A report today suggests that Apple Store staff t-shirts may have been made by a Chinese company which is believed to have used forced labor in its production.
The claims against the garment company have been taken seriously enough for US sanctions to be imposed …
The Guardian reports.
Apple has imported clothes – probably uniforms for staff in stores – from a company facing US sanctions over forced labour at a subsidiary firm in China’s western Xinjiang region, shipping records show.
The details come a week after Apple’s chief executive, Tim Cook, told the US Congress he would not tolerate forced labour or modern-day slavery in the company’s supply chains.
An Apple spokesman said the company had confirmed none of its suppliers currently source cotton from Xinjiang, but declined to comment on whether they had done so in the past.
The US government in July imposed sanctions on Changji Esquel Textile, a unit of the Hong Kong garment group Esquel, along with 10 other Chinese companies for alleged human rights violations in the Xinjiang region, including forced labour.
Evidence suggesting that Apple bought staff t-shirts from the company appears strong.
A month before the sanctions were announced, Esquel had sent a shipment of women’s cotton and elastane knit shirts to “Apple Retail stores” in California, the database run by the global shipping information provider Panjiva showed. Those records were identified by the Tech Transparency Project […]
Documented in trade publications, and confirmed by shipping databases and Esquel itself, it appears to have mostly focused on uniforms worn by staff in Apple stores.
Until recently, Esquel’s website listed Apple as a “major customer” [and] Esquel’s chief executive, John Cheh, highlighted Apple as a “major customer” of the firm’s Vietnam arm, providing pictures of blue and red staff uniforms produced in its factories.
While Esquel denies the claim and proving exact details of the entire supply chain is tricky, experts say it’s almost impossible to manufacture anything in Xinjiang without being at least complicit in the use of forced labor.
James Millward, professor of history at Georgetown University in Washington DC and the author of Eurasian Crossroads: A History of Xinjiang, said the entire region’s economy had been contaminated by Chinese communist party policies […]

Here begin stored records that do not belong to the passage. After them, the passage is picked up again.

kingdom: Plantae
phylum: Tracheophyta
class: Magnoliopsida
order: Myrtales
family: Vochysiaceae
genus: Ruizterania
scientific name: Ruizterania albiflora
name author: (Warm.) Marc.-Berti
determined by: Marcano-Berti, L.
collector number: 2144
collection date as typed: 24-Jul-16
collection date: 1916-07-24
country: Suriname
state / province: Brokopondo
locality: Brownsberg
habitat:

Even if the companies’ own factories can be certified free of forced labour, they are often working with – or with authorisation from – the local governments managing the abuse.
“They’re doing business with the province, they’re doing business with local administrations, they’re doing business with the XPCC, all of which are running concentration camps and all of which are involved in moving people in concentration camps into one kind of coerced or involuntary labor or another,” he said.
Apple has been accused on a number of occasions of having forced labor in its supply chain. The company of course finds the idea abhorrent and takes extensive steps to conduct audits of its suppliers. Back in 2018, the company won a Stop Slavery award.